Section 223D. (a) If a person is found guilty of committing a fraudulent life settlement act, that person shall also be guilty of committing insurance fraud and shall be subject to additional penalties.
(b) The commissioner may levy a civil penalty, not to exceed $10,000 for each violation, upon any person, including those persons and their employees licensed pursuant to sections 213 to 223E, inclusive, who is found to have committed a fraudulent life settlement act or violated any other provision of sections 213 to 223E, inclusive.
(c) The license of a person licensed under sections 213 to 223E, inclusive, that has committed a fraudulent life settlement act shall be revoked for at least 1 year.
Section 223E. A violation of sections 213 to 223E, inclusive, shall be an unfair trade practice under sections 3 and 4 of chapter 176D and shall be subject to the penalties set forth in section 7 of said chapter 176D.
Section 223F. The commissioner may promulgate regulations to implement sections 212 to 223E, inclusive.
SECTION 2. (a) A person licensed to act as a viatical settlement broker or viatical settlement provider on the effective date of this act shall be deemed to be qualified for licensure as a life settlement broker or life settlement provider, respectively, and shall be subject to sections 213 to 223E, inclusive, of chapter 175 of the General Laws as if the person was originally licensed as a life settlement broker or life settlement provider.
(b) A viatical settlement provider lawfully transacting business prior to the effective date of this act may continue to do so pending approval or disapproval of the application for a license as long as the application is filed with the commissioner not later than 30 days after publication by the commissioner of an application form and instructions for licensure of life settlement providers. During the time that an application is pending with the commissioner, the applicant may use any form of life settlement contract that has been filed with the commissioner pending approval thereof; provided, however, that such form shall otherwise be in compliance with sections 213 to 223E, inclusive. Any person transacting business under this section shall comply with all other requirements of this act.
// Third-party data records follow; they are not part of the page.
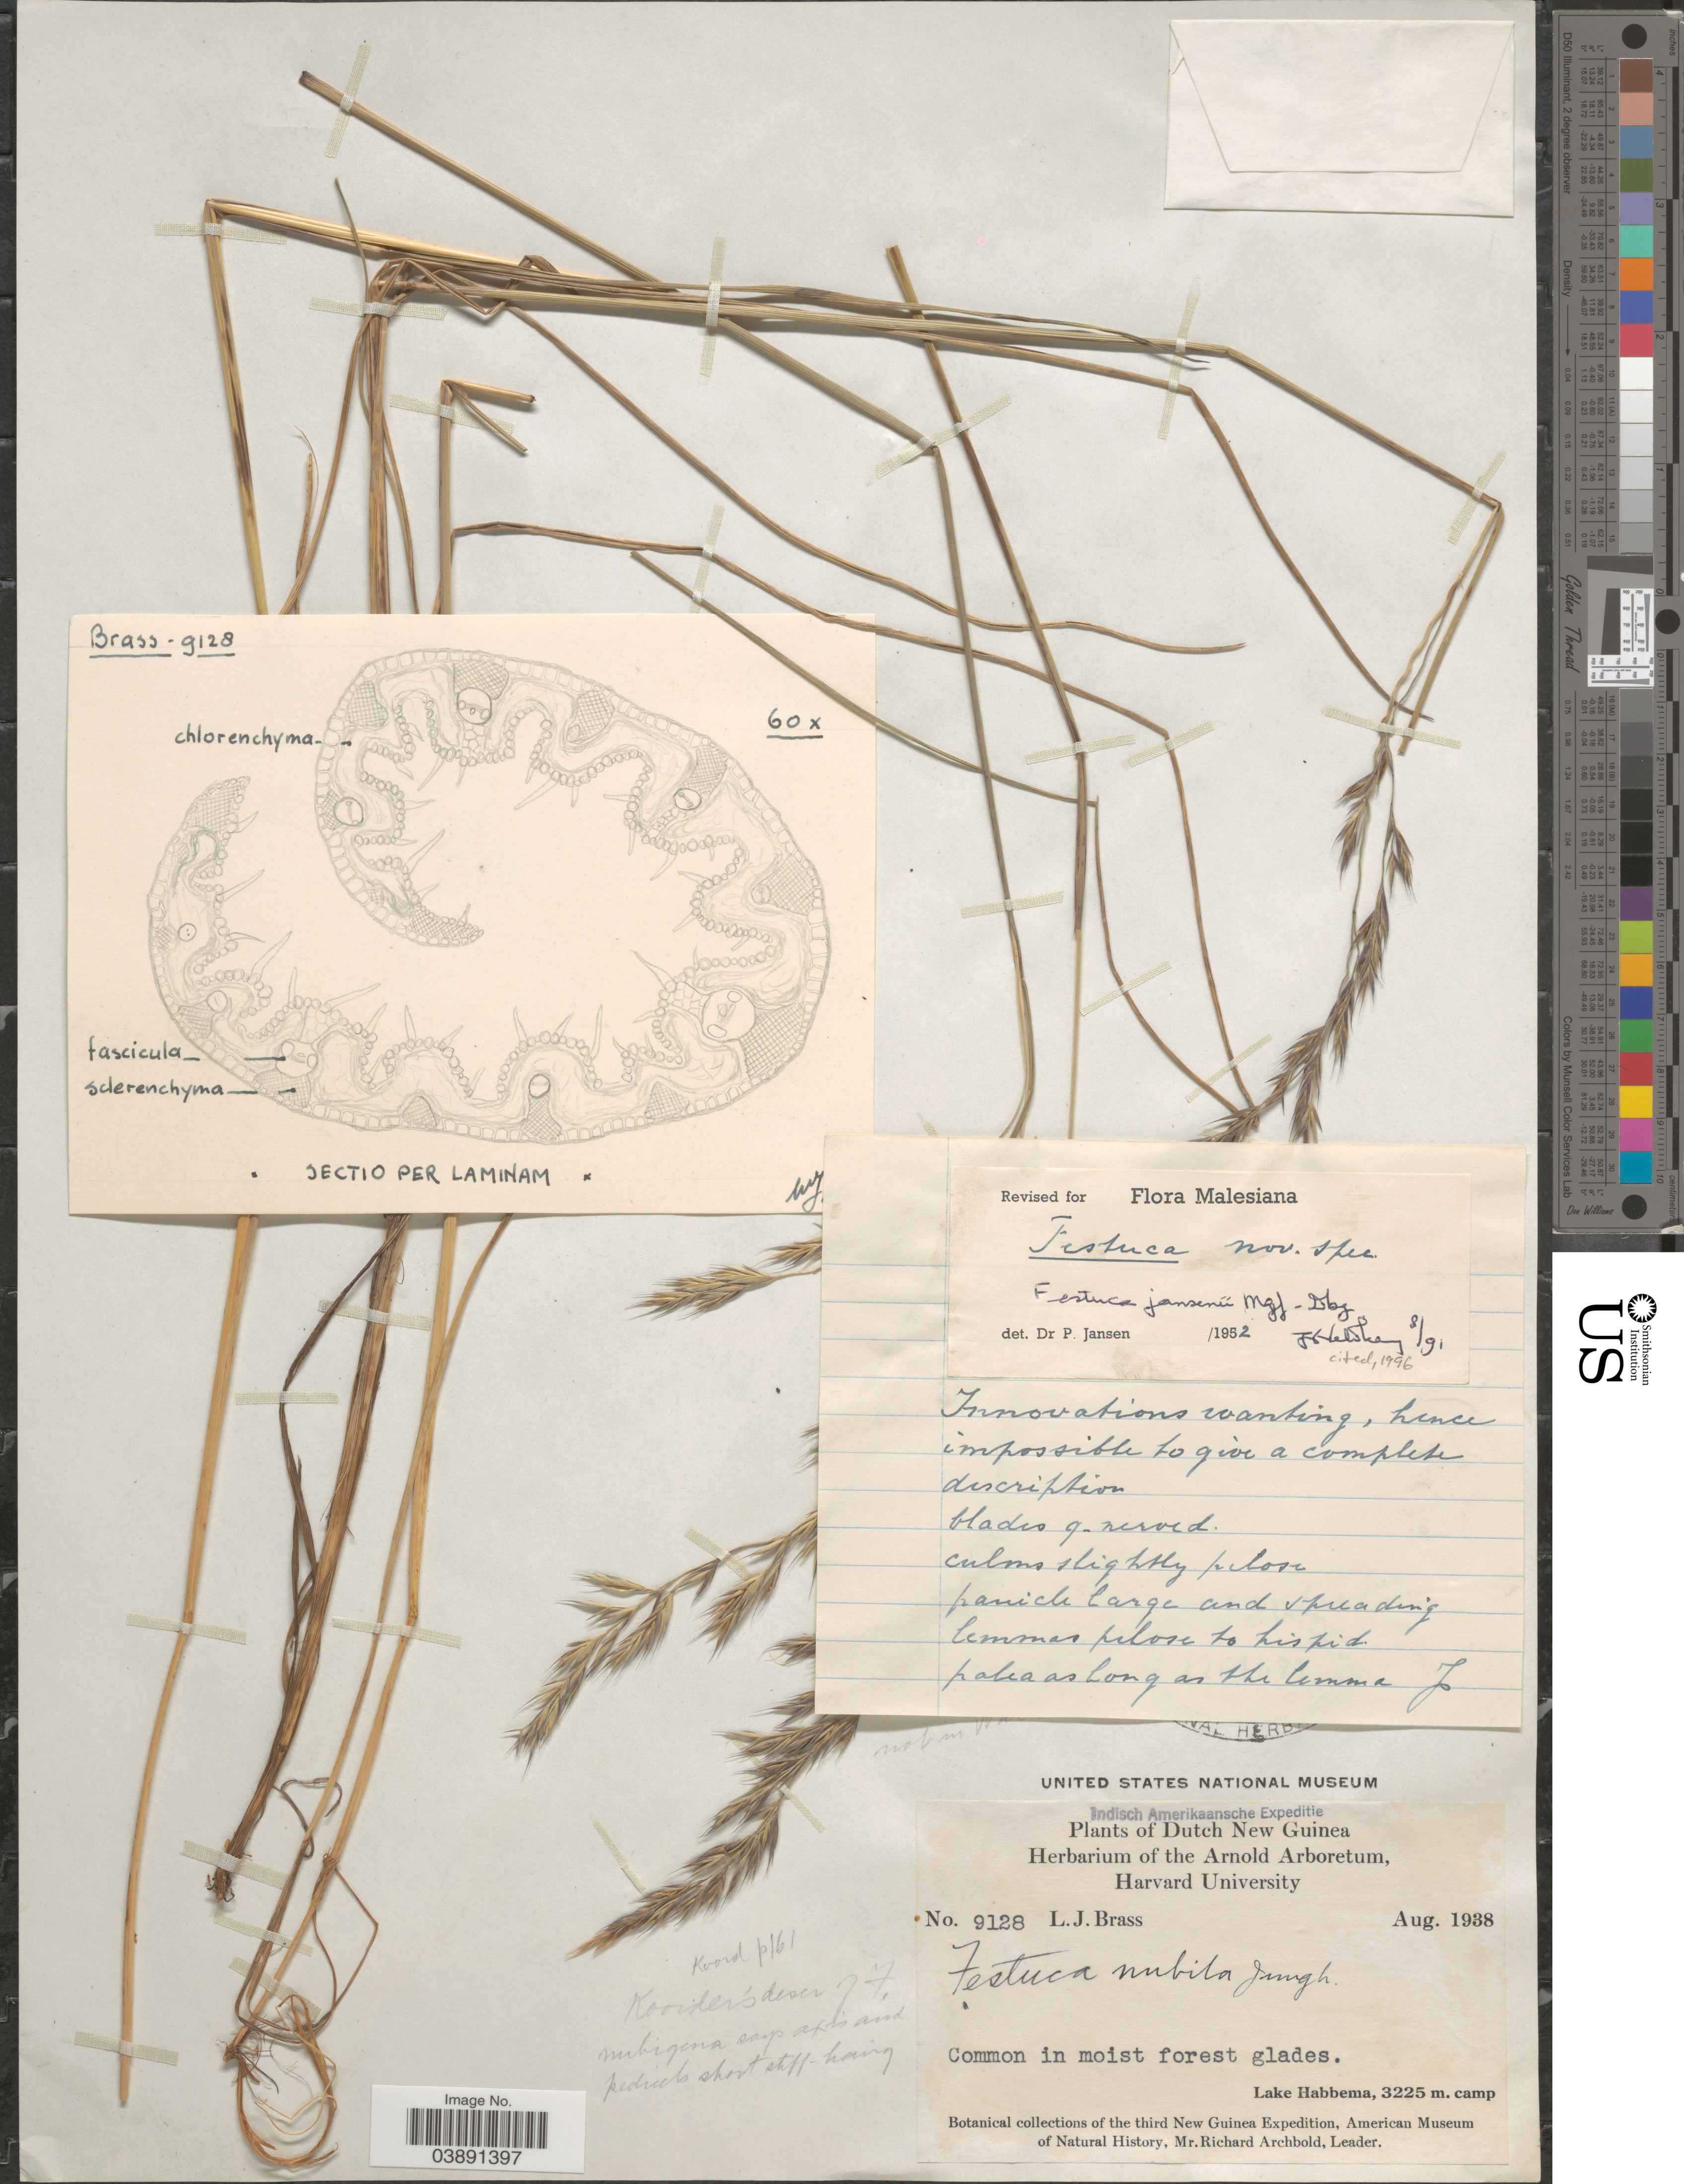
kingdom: Plantae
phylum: Tracheophyta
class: Liliopsida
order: Poales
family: Poaceae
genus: Festuca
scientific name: Festuca jansenii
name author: Markgr.-Dann. ex P. Royen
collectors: L. J. Brass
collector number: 9128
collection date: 1938-08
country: Indonesia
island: New Guinea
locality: Dutch New Guinea. Lake Habbema.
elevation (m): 3225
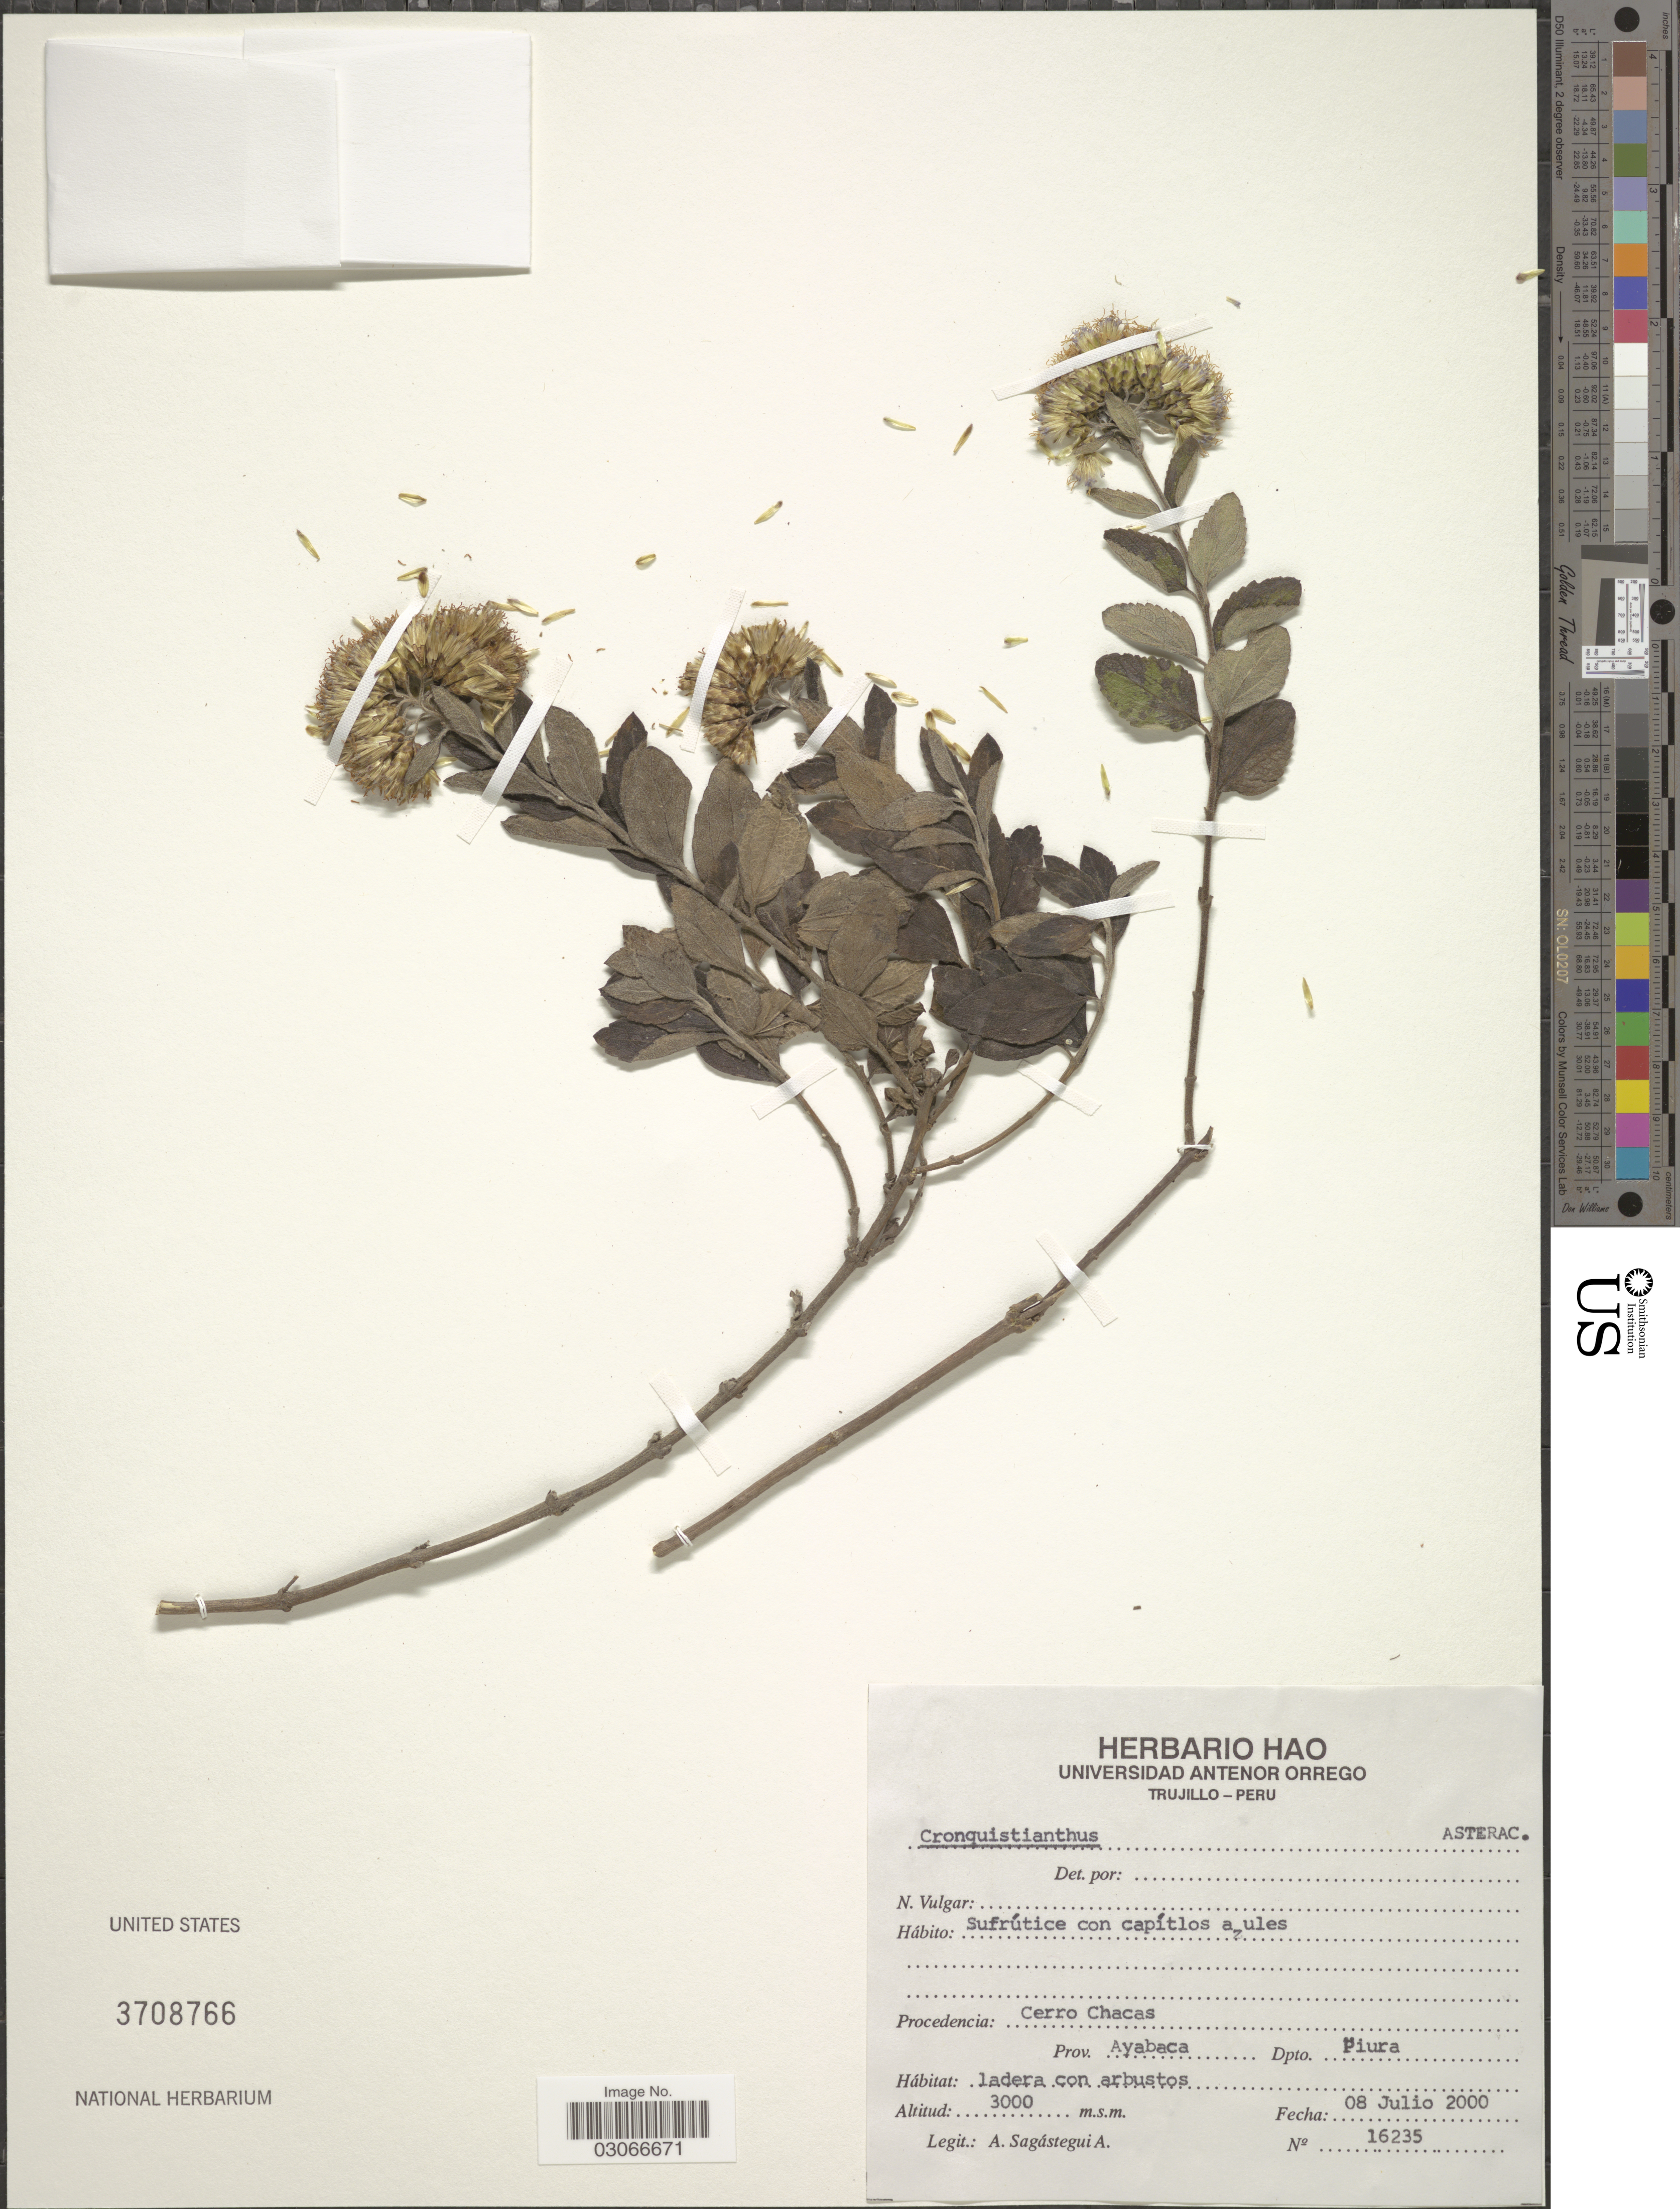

(c) A person who has lawfully negotiated life settlement contracts between an owner residing in the commonwealth and a life settlement providers for at least 1 year immediately prior to the effective date of this act may continue to do so pending approval or disapproval of that person’s application for a license as long as the application is filed with the commissioner not later than 30 days after publication by the commissioner of an application form and instructions for licensure of life settlement brokers. Any person transacting business under this section shall be obligated to comply with all other requirements of this act.
SECTION 3. Nothing in this act shall limit the incontestability standard as set forth in section 132 of chapter 175 of the General Laws.
SECTION 4. This act shall apply to life settlement contracts entered into on or after June 1, 2013, involving a life insurance policy in effect, or entered into, on or after the effective date of this act.